アーノルド・シュワルツェネッガー出演のアクション・コメディ。日本では7月公開。以下は作品の重要な部分について述べてるのでネタバレ注意。

世界の殺し屋のなかでもトップに立つ男、それがガンサー。狙った標的は必ず仕留めるという伝説的なヒットマンだがその正体は誰も知らず、謎に包まれた人物であった。そんなガンサーを倒せば自分こそが世界ナンバー1の座につけると考えた若き殺し屋ブレイクは、毒物や爆弾などの様々なスキルを持った仲間のヒットマンたちを集め、さらにガンサー殺しの記録を残すために撮影クルーを雇い、ガンサーに偽の依頼をしかけて彼をおびき出そうとする。しかし何者かの行動によって彼らの計画はすべて裏目に出てしまい…というあらすじ。

話の顛末はほぼすべてが上記の撮影クルーが映した映像、というつくりになっていて、いわゆるモキュメンタリー的なスタイルをとっている。殺し屋を追ったモキュメンタリーといえばベルギーの名作「ありふれた事件」があるけど、あれよりもずっと緩い内容になっている。

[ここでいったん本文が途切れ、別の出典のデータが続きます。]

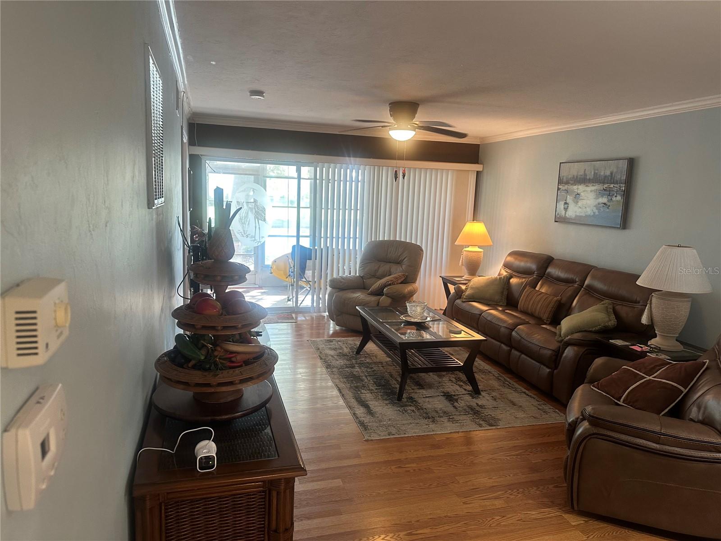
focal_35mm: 24
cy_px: 270
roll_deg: -2.2
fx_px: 500
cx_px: 360
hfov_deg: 71.6
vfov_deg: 56.8
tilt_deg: -7.9
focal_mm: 6.86
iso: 200
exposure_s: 1/60
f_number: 1.78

ブレイクを演じるのはコメディアンのタラン・キラムで、彼は監督も務めている。彼の奥さんのコビー・スマルダーズもチョイ役で出演していて、なんか家内制手工業的な雰囲気があるのも悪くはないです。この作品、あとで述べるようにつくりが惜しいところがあるのだけど、その惜しさが劇中で計画がうまくいかずに苦労するブレイクの姿と重なり、まあ応援したくなる小品ではあるのよな。聞くところによるとキラムは「SNL」のレギュラーを降板してまでこの映画作ったそうだし。

とはいえやはり映画としては大きな欠陥がある作品でして、それが何かと明かすとネタバレにもつながるのですが、シュワルツェネッガー演じるガンサーが残り時間3分の1になるまで登場しないということ。その一方では上のポスターのようにシュワルツェネッガーが主人公であるかのような扱いを受けているわけで、主人公が1時間近く登場しない映画というのは何なのかと。劇中だとブレイクたちが「ガンサーの正体は何者だ??」とかやってるのだけど、そんなもんシュワルツェネッガーだというのは観る前から分かってるがな!みんなシュワルツェネッガーを期待して観る作品なわけで、そんな彼が話の半分過ぎたところまで出てこないというのは観客の辛抱を試す内容になっていると思うよ。

さらに肝心のシュワルツェネッガーも実のところミスキャストで、アクションするにも体がもう動かなくなってるし、えらく陽気なキャラという設定なんだけど訛りがきつくてジョークも不発だし。セリフの数々が彼の過去作のオマージュになっているそうで、それなら過去によく演じてきた寡黙な男を演じさせたほうがよかったのでは。

思うにこの映画、シュワルツェネッガーが出演していることを徹底的に隠したほうが面白くなっていたと思う。そうすれば観客はいつシュワルツェネッガーが登場するのかを気にしながら観る必要もないし、後半になって大物俳優が突然登場するということで話題になっただろうし。しかしその一方ではシュワルツェネッガーが登場していることを宣伝しなければまず客を集められなかっただろうし、そこらへんのバランスは難しいな。ネームバリューのある役者を脇役で使用するやり方について、いろいろ考えさせられる映画であったよ。